These days I’m reading and writing about George Washington. And I’m trying to figure out what made him the successful general he became. He wasn’t brilliant tactically. In fact he was often outmaneuvered by his British counterparts. He wasn’t compellingly eloquent. His public speeches were few and unremarkable. His letters are filled with sentences that run on and on. His political dealings with civilian officials of the Continental Congress and the states were often testy and unproductive.
But he knew how to command. He knew how to get the soldiers serving under him to do what he wanted them to do. He could be stern. He punished soldiers who fell asleep on duty or tried to desert. He could be kind, tempering sternness with mercy. He recognized that authority is not the same thing as power. If he asked too much of his men, they could mutiny. Some did.

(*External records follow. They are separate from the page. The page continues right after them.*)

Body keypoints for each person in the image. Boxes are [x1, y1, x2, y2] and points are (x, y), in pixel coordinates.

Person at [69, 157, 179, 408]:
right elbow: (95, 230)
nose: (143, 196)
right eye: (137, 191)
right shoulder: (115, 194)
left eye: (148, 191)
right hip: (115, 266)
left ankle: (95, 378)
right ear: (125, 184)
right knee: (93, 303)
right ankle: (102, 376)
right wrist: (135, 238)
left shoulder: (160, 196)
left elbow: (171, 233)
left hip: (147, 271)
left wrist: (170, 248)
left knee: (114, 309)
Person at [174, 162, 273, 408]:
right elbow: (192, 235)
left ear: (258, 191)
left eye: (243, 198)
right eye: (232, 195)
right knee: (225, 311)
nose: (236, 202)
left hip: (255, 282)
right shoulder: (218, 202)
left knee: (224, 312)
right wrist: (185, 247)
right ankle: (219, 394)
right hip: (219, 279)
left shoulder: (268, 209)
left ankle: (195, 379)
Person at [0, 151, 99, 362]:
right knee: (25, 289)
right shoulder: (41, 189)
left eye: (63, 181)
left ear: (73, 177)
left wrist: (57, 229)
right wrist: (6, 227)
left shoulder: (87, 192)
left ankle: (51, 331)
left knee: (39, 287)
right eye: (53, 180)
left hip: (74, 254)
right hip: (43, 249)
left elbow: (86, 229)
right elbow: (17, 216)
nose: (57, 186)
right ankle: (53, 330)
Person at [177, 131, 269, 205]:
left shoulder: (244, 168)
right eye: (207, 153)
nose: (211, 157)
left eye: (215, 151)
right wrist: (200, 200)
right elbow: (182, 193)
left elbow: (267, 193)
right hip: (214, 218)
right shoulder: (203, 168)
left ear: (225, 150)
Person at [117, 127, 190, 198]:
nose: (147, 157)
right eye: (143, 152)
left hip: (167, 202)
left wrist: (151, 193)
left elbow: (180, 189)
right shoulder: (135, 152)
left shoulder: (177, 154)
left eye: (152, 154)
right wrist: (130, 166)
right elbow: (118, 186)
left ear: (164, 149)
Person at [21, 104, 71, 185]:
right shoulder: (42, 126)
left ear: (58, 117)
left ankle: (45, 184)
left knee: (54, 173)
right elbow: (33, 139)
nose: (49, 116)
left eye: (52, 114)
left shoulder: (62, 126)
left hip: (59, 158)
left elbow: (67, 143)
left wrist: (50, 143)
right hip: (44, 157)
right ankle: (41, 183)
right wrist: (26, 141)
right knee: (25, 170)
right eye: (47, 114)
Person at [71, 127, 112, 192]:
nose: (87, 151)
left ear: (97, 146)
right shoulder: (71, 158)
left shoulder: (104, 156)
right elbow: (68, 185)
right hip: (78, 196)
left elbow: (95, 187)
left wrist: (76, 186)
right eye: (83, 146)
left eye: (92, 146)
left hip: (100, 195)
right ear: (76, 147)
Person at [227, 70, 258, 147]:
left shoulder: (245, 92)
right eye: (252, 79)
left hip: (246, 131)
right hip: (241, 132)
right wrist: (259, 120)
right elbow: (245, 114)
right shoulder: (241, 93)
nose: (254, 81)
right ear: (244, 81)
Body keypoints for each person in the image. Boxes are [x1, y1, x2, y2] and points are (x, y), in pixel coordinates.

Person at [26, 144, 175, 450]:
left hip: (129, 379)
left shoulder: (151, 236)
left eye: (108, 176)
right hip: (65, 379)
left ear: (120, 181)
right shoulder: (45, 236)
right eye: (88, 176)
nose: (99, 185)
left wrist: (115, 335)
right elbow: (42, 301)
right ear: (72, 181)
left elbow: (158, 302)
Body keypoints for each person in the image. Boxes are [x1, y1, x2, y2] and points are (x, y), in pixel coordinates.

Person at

Yet he held the army together during disappointment and trial. He lost more battles than he won. But he won the battle that counted, at Yorktown.

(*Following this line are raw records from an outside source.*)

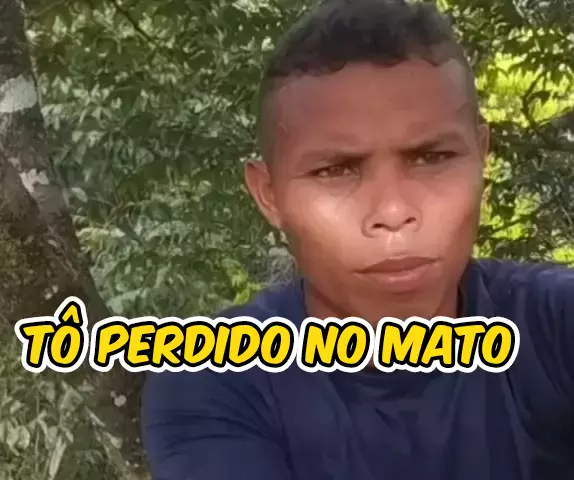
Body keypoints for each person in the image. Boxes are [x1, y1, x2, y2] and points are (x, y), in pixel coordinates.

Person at [141, 0, 574, 478]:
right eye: (336, 170)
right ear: (269, 194)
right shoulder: (217, 379)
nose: (393, 212)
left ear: (481, 158)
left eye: (433, 158)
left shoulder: (554, 326)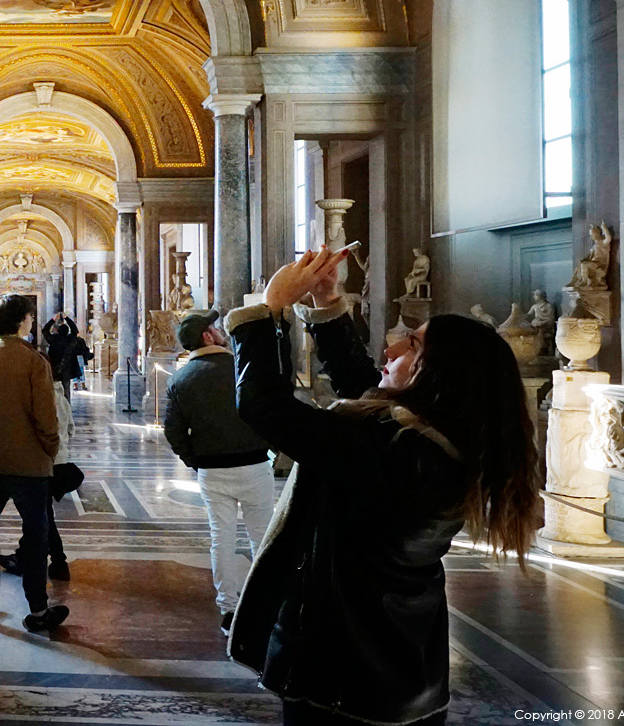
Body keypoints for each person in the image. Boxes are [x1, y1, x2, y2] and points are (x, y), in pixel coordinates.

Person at [225, 249, 540, 726]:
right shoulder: (438, 440)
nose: (391, 349)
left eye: (410, 344)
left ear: (433, 374)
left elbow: (266, 409)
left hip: (340, 673)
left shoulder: (393, 451)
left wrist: (266, 312)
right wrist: (328, 304)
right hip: (398, 662)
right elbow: (367, 391)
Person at [161, 309, 274, 635]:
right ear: (208, 336)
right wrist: (269, 446)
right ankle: (265, 603)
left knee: (220, 539)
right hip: (254, 464)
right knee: (262, 537)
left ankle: (228, 609)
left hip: (212, 472)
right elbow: (267, 410)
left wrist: (194, 460)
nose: (220, 330)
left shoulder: (180, 379)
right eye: (214, 326)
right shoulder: (241, 366)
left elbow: (174, 433)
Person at [0, 293, 67, 631]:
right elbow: (46, 419)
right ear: (22, 321)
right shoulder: (34, 361)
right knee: (35, 537)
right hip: (31, 465)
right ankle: (37, 611)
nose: (33, 322)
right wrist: (50, 449)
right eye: (30, 317)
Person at [0, 351, 74, 583]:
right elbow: (70, 429)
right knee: (39, 514)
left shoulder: (44, 395)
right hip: (57, 460)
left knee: (40, 516)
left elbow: (45, 432)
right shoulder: (59, 393)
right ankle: (34, 558)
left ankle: (54, 562)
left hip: (43, 462)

How did he learn to do this? To be sure, he’d had years of command experience before he was appointed general-in-chief of the Continental Army. He led the Virginia Regiment during the French and Indian War. Yet even in his early days in that position, he displayed the gift of command. Where did the gift come from?
In civilian life, Washington was a planter—the master of a plantation, as commercial farms in the southern colonies and then states were called. He inherited property, purchased property, and married into property. The workforce on Washington's properties consisted of hundreds of people, mostly enslaved.

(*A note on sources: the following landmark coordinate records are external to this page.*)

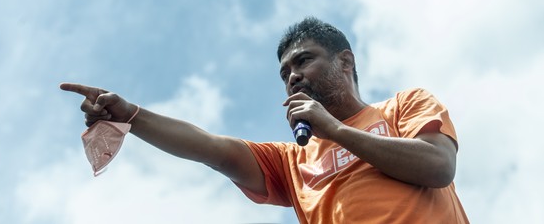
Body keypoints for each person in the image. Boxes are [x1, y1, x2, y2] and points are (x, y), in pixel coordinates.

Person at [61, 17, 469, 223]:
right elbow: (211, 148)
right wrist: (132, 116)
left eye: (304, 60)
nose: (292, 76)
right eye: (284, 73)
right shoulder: (291, 162)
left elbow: (438, 167)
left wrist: (335, 131)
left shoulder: (404, 106)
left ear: (345, 61)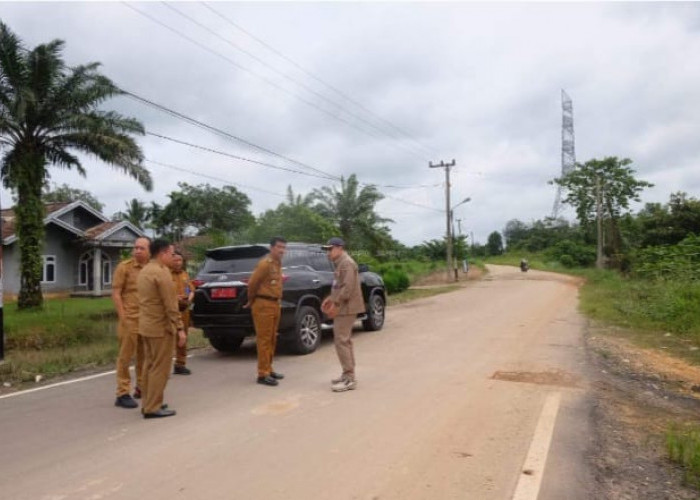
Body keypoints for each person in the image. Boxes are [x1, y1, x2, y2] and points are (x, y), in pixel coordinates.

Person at [137, 239, 186, 419]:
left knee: (149, 366)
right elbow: (170, 305)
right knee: (160, 368)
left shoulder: (144, 270)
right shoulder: (162, 272)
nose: (173, 258)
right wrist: (180, 328)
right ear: (163, 253)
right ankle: (153, 407)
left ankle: (148, 402)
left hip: (146, 326)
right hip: (160, 328)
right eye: (171, 254)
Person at [321, 237, 365, 392]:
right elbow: (338, 286)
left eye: (330, 249)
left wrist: (335, 304)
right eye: (327, 249)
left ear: (339, 248)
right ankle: (347, 374)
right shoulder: (340, 263)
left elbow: (347, 289)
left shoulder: (346, 263)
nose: (328, 252)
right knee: (344, 341)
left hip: (346, 307)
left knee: (341, 341)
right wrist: (330, 298)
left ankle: (349, 379)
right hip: (344, 306)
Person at [112, 236, 150, 409]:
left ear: (149, 250)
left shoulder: (152, 268)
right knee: (125, 357)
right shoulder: (124, 267)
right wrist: (123, 317)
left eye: (142, 248)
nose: (137, 250)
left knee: (144, 355)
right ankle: (122, 393)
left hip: (147, 319)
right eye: (136, 247)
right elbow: (116, 293)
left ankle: (141, 387)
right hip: (130, 319)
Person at [244, 236, 287, 387]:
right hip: (263, 304)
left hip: (274, 304)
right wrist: (251, 300)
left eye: (283, 247)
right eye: (279, 247)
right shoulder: (265, 264)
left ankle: (269, 368)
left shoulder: (277, 263)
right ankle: (262, 373)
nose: (282, 250)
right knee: (264, 339)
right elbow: (252, 284)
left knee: (272, 338)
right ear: (272, 248)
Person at [170, 250, 194, 375]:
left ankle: (180, 363)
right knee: (169, 339)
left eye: (180, 260)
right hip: (171, 311)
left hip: (184, 310)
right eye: (175, 260)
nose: (178, 263)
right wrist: (175, 298)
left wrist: (189, 298)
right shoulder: (167, 274)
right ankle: (163, 366)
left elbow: (191, 289)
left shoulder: (185, 274)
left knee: (183, 338)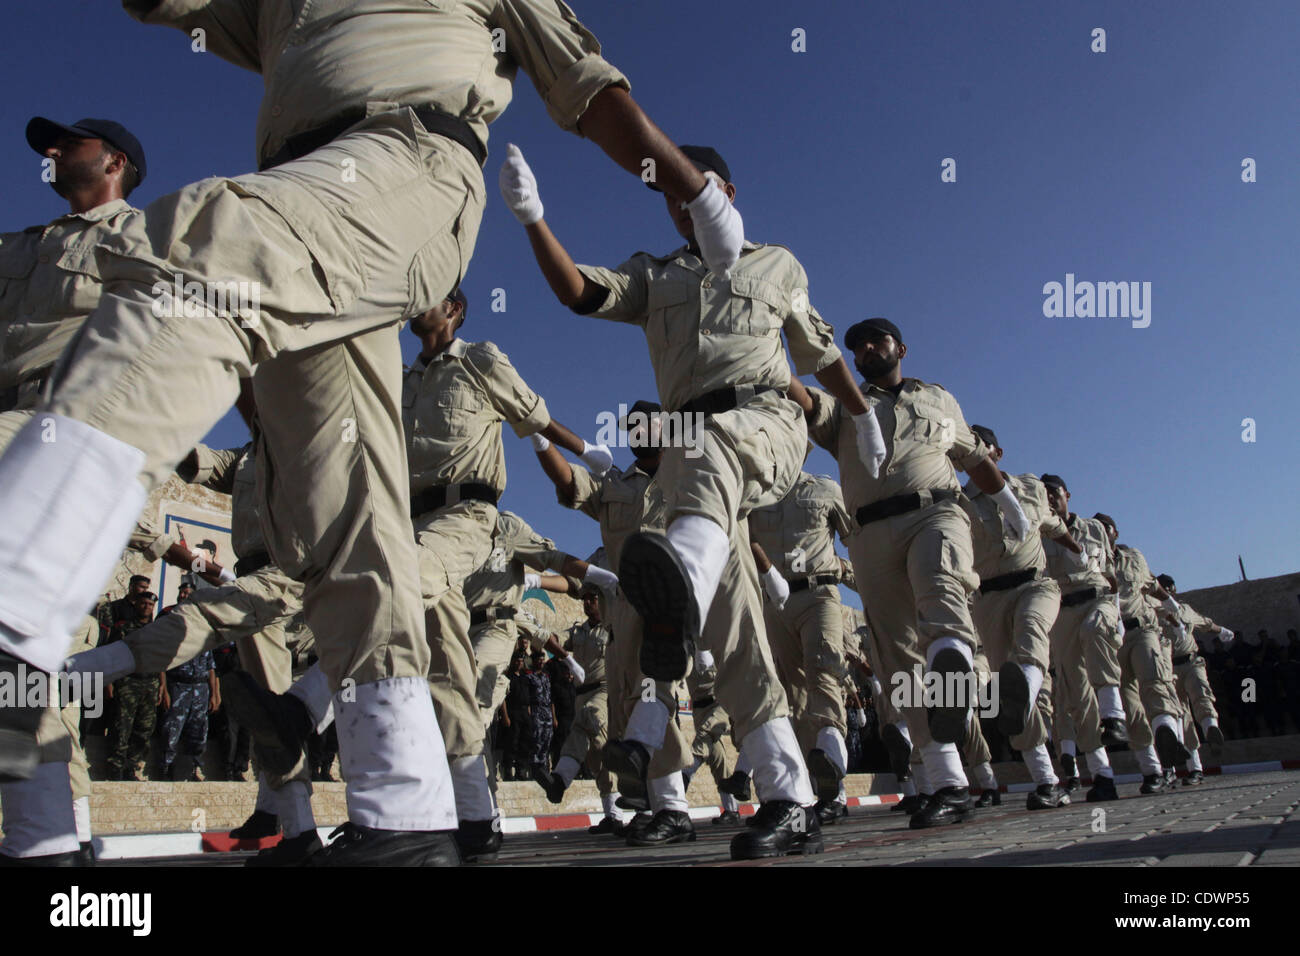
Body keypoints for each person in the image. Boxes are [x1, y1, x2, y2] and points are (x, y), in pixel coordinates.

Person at [0, 0, 747, 867]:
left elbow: (582, 87)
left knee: (209, 247)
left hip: (409, 161)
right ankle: (404, 811)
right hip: (304, 193)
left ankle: (16, 601)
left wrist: (690, 191)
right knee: (337, 497)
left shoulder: (479, 359)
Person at [504, 142, 875, 859]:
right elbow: (580, 292)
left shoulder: (778, 264)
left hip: (765, 420)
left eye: (688, 193)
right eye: (667, 199)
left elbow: (820, 352)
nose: (678, 209)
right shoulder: (655, 273)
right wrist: (532, 218)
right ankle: (789, 796)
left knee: (710, 463)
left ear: (724, 190)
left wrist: (858, 420)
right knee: (734, 631)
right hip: (691, 457)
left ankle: (666, 645)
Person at [795, 317, 1032, 829]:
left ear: (900, 347)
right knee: (900, 661)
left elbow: (970, 456)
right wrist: (772, 349)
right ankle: (948, 783)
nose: (865, 350)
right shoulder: (846, 409)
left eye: (876, 340)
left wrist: (1007, 500)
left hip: (936, 511)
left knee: (941, 584)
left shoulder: (939, 400)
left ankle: (952, 660)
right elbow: (807, 400)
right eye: (855, 347)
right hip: (870, 534)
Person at [527, 401, 694, 844]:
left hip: (670, 600)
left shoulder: (690, 472)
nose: (639, 430)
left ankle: (675, 807)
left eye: (648, 423)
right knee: (623, 711)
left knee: (653, 695)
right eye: (631, 426)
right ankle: (655, 804)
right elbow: (570, 484)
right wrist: (539, 438)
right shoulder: (613, 485)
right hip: (622, 612)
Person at [960, 426, 1084, 811]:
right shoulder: (958, 503)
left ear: (997, 452)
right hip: (989, 598)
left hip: (1036, 584)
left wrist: (1076, 549)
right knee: (1008, 687)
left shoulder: (1029, 487)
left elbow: (1053, 525)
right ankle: (1046, 782)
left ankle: (1024, 687)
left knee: (1030, 634)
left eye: (983, 447)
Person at [747, 469, 854, 822]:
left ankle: (834, 788)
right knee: (793, 695)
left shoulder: (825, 488)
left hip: (820, 594)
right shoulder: (756, 496)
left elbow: (859, 539)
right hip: (775, 601)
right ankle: (810, 788)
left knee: (824, 673)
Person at [1040, 474, 1126, 802]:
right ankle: (1102, 774)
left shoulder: (1094, 529)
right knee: (1078, 696)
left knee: (1095, 630)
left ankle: (1114, 716)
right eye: (1044, 494)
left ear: (1067, 495)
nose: (1049, 499)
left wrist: (1117, 614)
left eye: (1054, 493)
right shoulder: (1039, 533)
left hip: (1097, 599)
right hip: (1063, 610)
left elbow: (1111, 577)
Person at [1096, 514, 1189, 794]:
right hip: (1113, 637)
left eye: (1106, 527)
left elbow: (1150, 583)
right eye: (1097, 527)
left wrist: (1169, 602)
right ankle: (1152, 771)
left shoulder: (1133, 556)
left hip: (1142, 629)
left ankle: (1166, 733)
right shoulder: (1089, 556)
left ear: (1115, 531)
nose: (1102, 531)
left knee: (1154, 682)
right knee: (1131, 707)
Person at [1156, 574, 1228, 783]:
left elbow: (1205, 624)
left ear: (1174, 589)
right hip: (1170, 667)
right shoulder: (1156, 611)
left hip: (1191, 661)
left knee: (1202, 694)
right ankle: (1194, 768)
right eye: (1162, 588)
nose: (1166, 591)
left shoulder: (1185, 610)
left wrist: (1222, 630)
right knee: (1181, 715)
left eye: (1168, 588)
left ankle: (1210, 728)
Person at [104, 592, 164, 781]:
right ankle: (115, 767)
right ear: (136, 604)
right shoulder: (124, 628)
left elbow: (162, 658)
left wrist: (163, 685)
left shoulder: (157, 630)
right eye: (143, 603)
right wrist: (110, 682)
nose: (146, 607)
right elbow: (111, 655)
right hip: (128, 681)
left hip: (150, 682)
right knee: (122, 725)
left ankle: (131, 766)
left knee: (144, 728)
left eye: (150, 604)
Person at [159, 647, 219, 781]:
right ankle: (166, 767)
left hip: (200, 690)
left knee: (199, 731)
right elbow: (162, 665)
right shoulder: (176, 638)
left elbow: (211, 669)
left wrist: (214, 694)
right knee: (172, 729)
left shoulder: (205, 642)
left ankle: (193, 768)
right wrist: (164, 690)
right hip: (179, 687)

In the mid-18th century, the largest business enterprises in America were plantations. A successful planter had to master logistics, strategic planning and the techniques of command. In other words, he had to display the same skills as a successful general.
The overlap was greater for a planter than, say, for the owner of a large industrial firm, if such had existed at the time. Or, for that matter, for the owner of a large farm operating with free labor.
Soldiers are not slaves. Yet they are bound to follow orders in a way free laborers are not. A free laborer can walk away from a job at will. A soldier cannot, any more than a slave could. Dissatisfied soldiers did try to flee Washington's army, just as slaves tried to flee his plantation. As a planter, Washington sent search parties after fugitive slaves. As a general, he sent search parties after fugitive soldiers.
But again, in both cases, he understood the limits of coercion. Really desperate slaves would risk anything to make their escape. Really desperate soldiers would act likewise. Both cases represented a failure of leadership, for they brought on costs of capture and costs to morale that weakened the overall collective effort.
Washington could appeal to the patriotism of his soldiers. He did so, for the most part successfully. Appeals to patriotism were largely lost on slaves. Yet within the limits of the institution of slavery, Washington didn't abuse the prerogatives of his position. He rarely sold slaves, indeed forbidding sale in his will. He kept families together when he could. At a time when male slaveowners often forced themselves sexually upon female slaves, fathering children who became their slaves, stories or rumors of such behavior by Washington were noteworthy for their absence.
Military command is at heart an exercise in human relations. So is running a business, including the business of a plantation. Apt students learn from experience. And they extrapolate from one experience to others that share important characteristics. Washington was an apt student.
For generations, southerners were overrepresented among American military officers. From colonial times until the 20th century, these southern officers were exclusively whites. Until the Civil War, the class from which these officers were drawn was the slaveholding class.
Did this make them better generals, colonels and so on?
It would be hard, if not impossible, to prove that it did. There were outstanding generals on the Union side in the Civil War who never owned slaves or who, like Grant, did so on a small scale.
Yet one has to imagine that the experience of command acquired in running a plantation gave the planter-general at least a head start over other officers.
There's one other angle to this question that doesn't prove or disprove the conjecture but is related to the underlying topic. Washington got the job of commanding the Continental Army in large part because he was from Virginia. Until the time of his appointment in 1775, the hotbed of revolutionary fervor in America had been Massachusetts. The Continental Congress wanted to demonstrate that the uprising against Britain was an American affair, not a New England conceit. Virginia was the most populous colony, and Washington was its most prominent officer. A prominent Virginian in those days was necessarily a planter. So whether or not being a planter made Washington a better commanding general, it was a necessary condition for his becoming commanding general in the first place.
Fascinating insight. I hope this is part of a new biography of George Washington. . .
Mr. Brands, I’ve known you were a genius since your masterful history of the ‘California’ gold rush! Not since De Tocqueville and Henry Adams have the global implications and actions resulting from a nation’s prematuro extraction from an almost exclusively rural culture, worldview and economy into a freshly globalized world which was still taking baby steps, and perhaps in some senses is still doing so—in comparison with the millennia at the backs of Britain and France.
America is in her infancy; she is still an ongoing experiment; and—some shall say with surety at their backs, a failure. But it is far too early to make anything approaching an informed—let alone an educated estimate of these premises.